→ **ACTIVITY**
Give the data below again, word for word.

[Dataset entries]
──────
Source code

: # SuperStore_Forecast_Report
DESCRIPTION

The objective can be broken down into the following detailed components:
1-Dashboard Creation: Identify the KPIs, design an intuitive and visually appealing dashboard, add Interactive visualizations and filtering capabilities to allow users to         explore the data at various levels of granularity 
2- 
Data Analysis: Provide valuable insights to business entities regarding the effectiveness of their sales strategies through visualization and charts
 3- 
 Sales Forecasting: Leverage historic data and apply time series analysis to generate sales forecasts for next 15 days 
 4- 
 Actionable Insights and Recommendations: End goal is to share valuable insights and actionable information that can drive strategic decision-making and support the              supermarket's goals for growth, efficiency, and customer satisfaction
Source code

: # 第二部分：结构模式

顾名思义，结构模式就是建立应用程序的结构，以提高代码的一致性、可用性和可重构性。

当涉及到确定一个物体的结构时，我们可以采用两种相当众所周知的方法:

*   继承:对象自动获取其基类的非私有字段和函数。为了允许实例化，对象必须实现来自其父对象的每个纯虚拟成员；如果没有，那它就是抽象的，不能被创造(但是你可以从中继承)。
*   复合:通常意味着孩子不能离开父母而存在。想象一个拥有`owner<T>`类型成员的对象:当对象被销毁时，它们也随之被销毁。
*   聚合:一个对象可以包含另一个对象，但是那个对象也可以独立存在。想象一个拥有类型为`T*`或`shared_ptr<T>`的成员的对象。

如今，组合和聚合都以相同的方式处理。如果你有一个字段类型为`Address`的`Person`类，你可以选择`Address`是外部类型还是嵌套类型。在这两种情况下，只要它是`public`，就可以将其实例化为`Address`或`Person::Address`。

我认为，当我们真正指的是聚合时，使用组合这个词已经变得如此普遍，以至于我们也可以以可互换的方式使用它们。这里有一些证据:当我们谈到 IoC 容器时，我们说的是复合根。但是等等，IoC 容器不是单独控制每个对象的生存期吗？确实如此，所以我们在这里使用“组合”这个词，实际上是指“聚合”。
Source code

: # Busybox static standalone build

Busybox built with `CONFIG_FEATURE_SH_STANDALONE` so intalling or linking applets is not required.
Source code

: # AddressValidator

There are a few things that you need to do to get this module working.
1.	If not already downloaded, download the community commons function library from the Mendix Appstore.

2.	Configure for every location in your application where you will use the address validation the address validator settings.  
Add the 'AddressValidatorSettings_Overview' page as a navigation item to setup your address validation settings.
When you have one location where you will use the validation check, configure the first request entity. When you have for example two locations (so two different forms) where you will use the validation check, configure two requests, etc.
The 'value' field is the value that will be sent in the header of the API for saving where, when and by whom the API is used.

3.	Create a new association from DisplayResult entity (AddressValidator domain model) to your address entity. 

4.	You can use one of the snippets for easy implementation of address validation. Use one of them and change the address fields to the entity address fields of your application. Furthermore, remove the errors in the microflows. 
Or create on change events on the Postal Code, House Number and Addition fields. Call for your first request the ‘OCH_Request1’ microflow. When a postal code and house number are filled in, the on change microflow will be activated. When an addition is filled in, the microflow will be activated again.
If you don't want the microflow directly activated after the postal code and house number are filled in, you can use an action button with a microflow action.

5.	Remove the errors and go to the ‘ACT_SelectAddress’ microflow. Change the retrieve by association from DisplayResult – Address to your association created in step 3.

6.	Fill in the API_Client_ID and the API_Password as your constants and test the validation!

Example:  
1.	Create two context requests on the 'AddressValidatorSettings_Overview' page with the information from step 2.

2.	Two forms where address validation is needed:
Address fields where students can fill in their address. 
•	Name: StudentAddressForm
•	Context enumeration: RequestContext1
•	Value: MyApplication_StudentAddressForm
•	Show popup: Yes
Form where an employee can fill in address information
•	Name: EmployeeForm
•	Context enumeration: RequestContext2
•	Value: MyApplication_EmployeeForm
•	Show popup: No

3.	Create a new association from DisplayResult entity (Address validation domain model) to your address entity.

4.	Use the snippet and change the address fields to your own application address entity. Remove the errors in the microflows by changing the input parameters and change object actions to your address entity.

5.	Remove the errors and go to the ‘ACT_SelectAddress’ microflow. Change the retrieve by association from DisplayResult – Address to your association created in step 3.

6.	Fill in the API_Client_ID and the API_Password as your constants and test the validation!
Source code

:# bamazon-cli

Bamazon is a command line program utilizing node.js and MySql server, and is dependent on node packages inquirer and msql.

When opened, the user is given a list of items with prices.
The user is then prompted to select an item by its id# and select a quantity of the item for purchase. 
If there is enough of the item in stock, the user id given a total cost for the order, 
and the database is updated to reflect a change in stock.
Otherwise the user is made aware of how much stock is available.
──────
→ **EXERCISE OUTPUT**
Source code

: # SuperStore_Forecast_Report
DESCRIPTION

The objective can be broken down into the following detailed components:
1-Dashboard Creation: Identify the KPIs, design an intuitive and visually appealing dashboard, add Interactive visualizations and filtering capabilities to allow users to         explore the data at various levels of granularity 
2- 
Data Analysis: Provide valuable insights to business entities regarding the effectiveness of their sales strategies through visualization and charts
 3- 
 Sales Forecasting: Leverage historic data and apply time series analysis to generate sales forecasts for next 15 days 
 4- 
 Actionable Insights and Recommendations: End goal is to share valuable insights and actionable information that can drive strategic decision-making and support the              supermarket's goals for growth, efficiency, and customer satisfaction
Source code

: # 第二部分：结构模式

顾名思义，结构模式就是建立应用程序的结构，以提高代码的一致性、可用性和可重构性。

当涉及到确定一个物体的结构时，我们可以采用两种相当众所周知的方法:

*   继承:对象自动获取其基类的非私有字段和函数。为了允许实例化，对象必须实现来自其父对象的每个纯虚拟成员；如果没有，那它就是抽象的，不能被创造(但是你可以从中继承)。
*   复合:通常意味着孩子不能离开父母而存在。想象一个拥有`owner<T>`类型成员的对象:当对象被销毁时，它们也随之被销毁。
*   聚合:一个对象可以包含另一个对象，但是那个对象也可以独立存在。想象一个拥有类型为`T*`或`shared_ptr<T>`的成员的对象。

如今，组合和聚合都以相同的方式处理。如果你有一个字段类型为`Address`的`Person`类，你可以选择`Address`是外部类型还是嵌套类型。在这两种情况下，只要它是`public`，就可以将其实例化为`Address`或`Person::Address`。

我认为，当我们真正指的是聚合时，使用组合这个词已经变得如此普遍，以至于我们也可以以可互换的方式使用它们。这里有一些证据:当我们谈到 IoC 容器时，我们说的是复合根。但是等等，IoC 容器不是单独控制每个对象的生存期吗？确实如此，所以我们在这里使用“组合”这个词，实际上是指“聚合”。
Source code

: # Busybox static standalone build

Busybox built with `CONFIG_FEATURE_SH_STANDALONE` so intalling or linking applets is not required.
Source code

: # AddressValidator

There are a few things that you need to do to get this module working.
1.	If not already downloaded, download the community commons function library from the Mendix Appstore.

2.	Configure for every location in your application where you will use the address validation the address validator settings.  
Add the 'AddressValidatorSettings_Overview' page as a navigation item to setup your address validation settings.
When you have one location where you will use the validation check, configure the first request entity. When you have for example two locations (so two different forms) where you will use the validation check, configure two requests, etc.
The 'value' field is the value that will be sent in the header of the API for saving where, when and by whom the API is used.

3.	Create a new association from DisplayResult entity (AddressValidator domain model) to your address entity. 

4.	You can use one of the snippets for easy implementation of address validation. Use one of them and change the address fields to the entity address fields of your application. Furthermore, remove the errors in the microflows. 
Or create on change events on the Postal Code, House Number and Addition fields. Call for your first request the ‘OCH_Request1’ microflow. When a postal code and house number are filled in, the on change microflow will be activated. When an addition is filled in, the microflow will be activated again.
If you don't want the microflow directly activated after the postal code and house number are filled in, you can use an action button with a microflow action.

5.	Remove the errors and go to the ‘ACT_SelectAddress’ microflow. Change the retrieve by association from DisplayResult – Address to your association created in step 3.

6.	Fill in the API_Client_ID and the API_Password as your constants and test the validation!

Example:  
1.	Create two context requests on the 'AddressValidatorSettings_Overview' page with the information from step 2.

2.	Two forms where address validation is needed:
Address fields where students can fill in their address. 
•	Name: StudentAddressForm
•	Context enumeration: RequestContext1
•	Value: MyApplication_StudentAddressForm
•	Show popup: Yes
Form where an employee can fill in address information
•	Name: EmployeeForm
•	Context enumeration: RequestContext2
•	Value: MyApplication_EmployeeForm
•	Show popup: No

3.	Create a new association from DisplayResult entity (Address validation domain model) to your address entity.

4.	Use the snippet and change the address fields to your own application address entity. Remove the errors in the microflows by changing the input parameters and change object actions to your address entity.

5.	Remove the errors and go to the ‘ACT_SelectAddress’ microflow. Change the retrieve by association from DisplayResult – Address to your association created in step 3.

6.	Fill in the API_Client_ID and the API_Password as your constants and test the validation!
Source code

:# bamazon-cli

Bamazon is a command line program utilizing node.js and MySql server, and is dependent on node packages inquirer and msql.

When opened, the user is given a list of items with prices.
The user is then prompted to select an item by its id# and select a quantity of the item for purchase. 
If there is enough of the item in stock, the user id given a total cost for the order, 
and the database is updated to reflect a change in stock.
Otherwise the user is made aware of how much stock is available.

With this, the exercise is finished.